Needless to say, I am deeply grateful that, thanks to so many Comboni Missionaries, I have been given the grace and opportunity of belonging to this Institute, a grace and opportunity I undoubtedly owe to the Founder’s intuition and vision.

A mission for every discipleAs we celebrate 150 years since Daniel Comboni had the courage of founding his Institute, we can only wonder at the width, vitality and freshness of his vision. Once again, from the very beginning, he was clear, both in thought and action, that God had shared his mission with the whole Church, with every baptized person, and, in spite of the many difficulties he encountered, he pressed forward with this vision.

Every bishop, he stressed, was called and ordained to accept responsibility for the evangelization of the whole world, and not just of his own diocese – and so he went to the First Vatican Council seeking to convince the bishops of this. His Institute was not to be composed only of priests, but also of laymen totally dedicated to mission – the “Brothers” who have made such a rich contribution to these 150 years, and without whom this Institute would not be Comboni’s. Within the same dynamic, Daniel Comboni involved women in mission from the start and went on to found the Institute of his Sisters – the two Institutes are two lungs of the same body, and the whole can only breathe and live well when this truth is lived in the daily practice of Comboni’s mission. The Founder reached out to laypeople, again both men and women, to other missionary Institutes and groups, to communities of contemplative Sisters: before being theory, this was for him the reality of mission, a reality that continues to challenge and provoke.

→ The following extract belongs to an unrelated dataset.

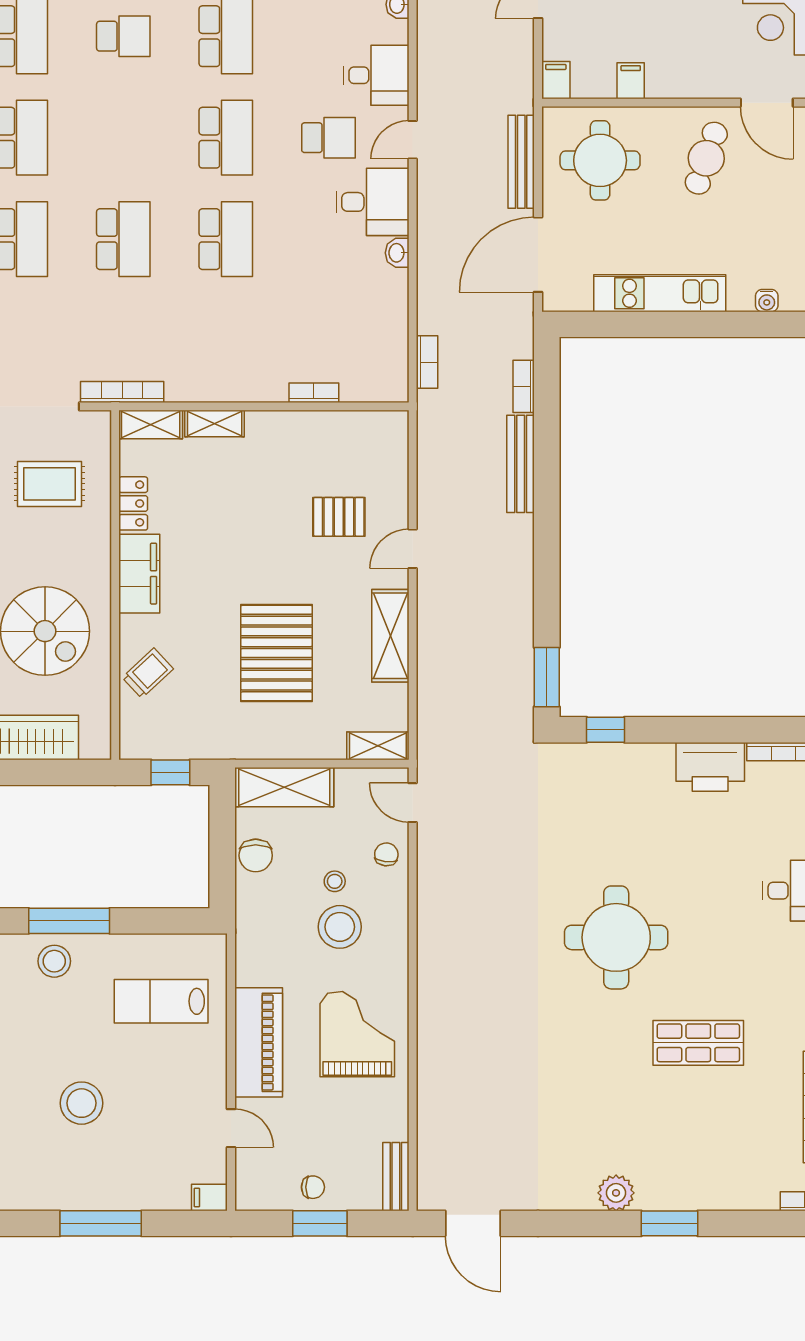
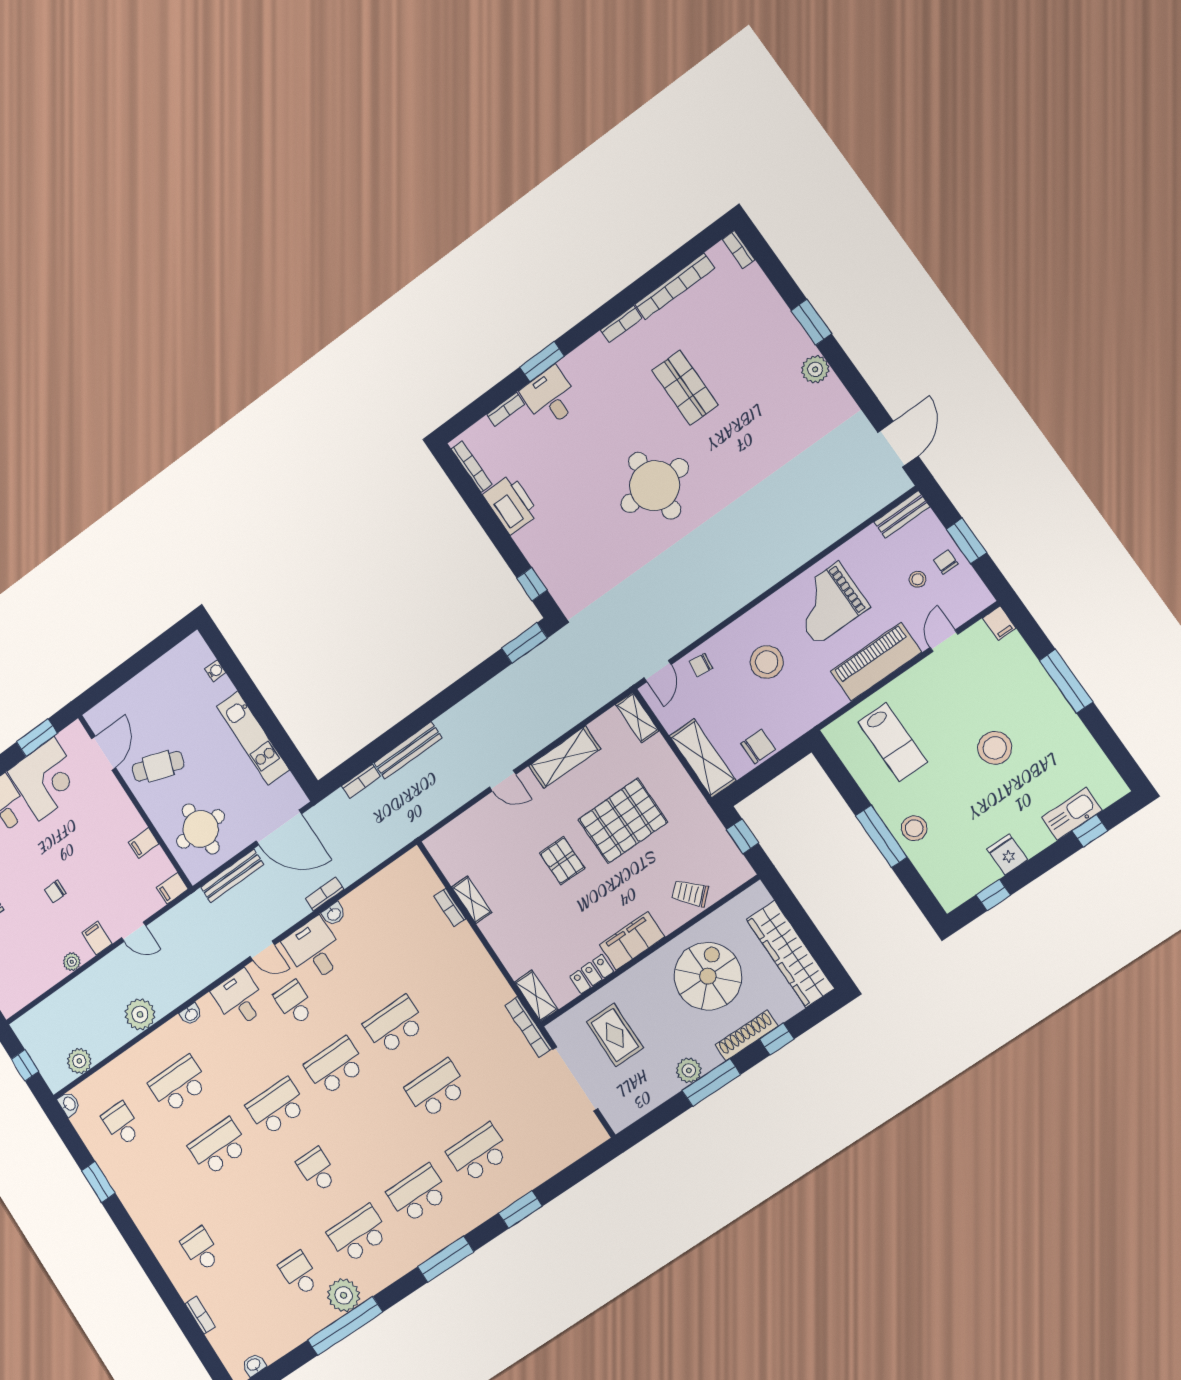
bookcase: (427, 362) -> (324, 894), moved
shelving: (215, 424) -> (472, 900), moved
pallet: (339, 517) -> (562, 861), moved
stool: (335, 881) -> (918, 579), moved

In the same direction, a particularly beautiful and evocative aspect of St Daniel Comboni’s foundation of our Institute are the relationships, the friendships, he lived with so many of the outstanding missionary figures of his time: with St John Bosco, with St Arnold Jansen, founder of the Divine Word Missionaries, with Fr Jules Chevalier, founder of the Sacred Heart Missionaries, and so on. Here, too, to celebrate these 150 years challenges us and points us forward towards the future.

Thank you, and yes. As Pope Francis says towards the beginning of his Evangelii Gaudium, the joy of the evangelizer always shines against the backdrop of grateful memory. It is this joy, and this kind of memory, that fills me and enthuses me even more today than when I first “met” Daniel Comboni, the Founder, so many years ago. Put simply, I am glad that this holy missionary did what he did.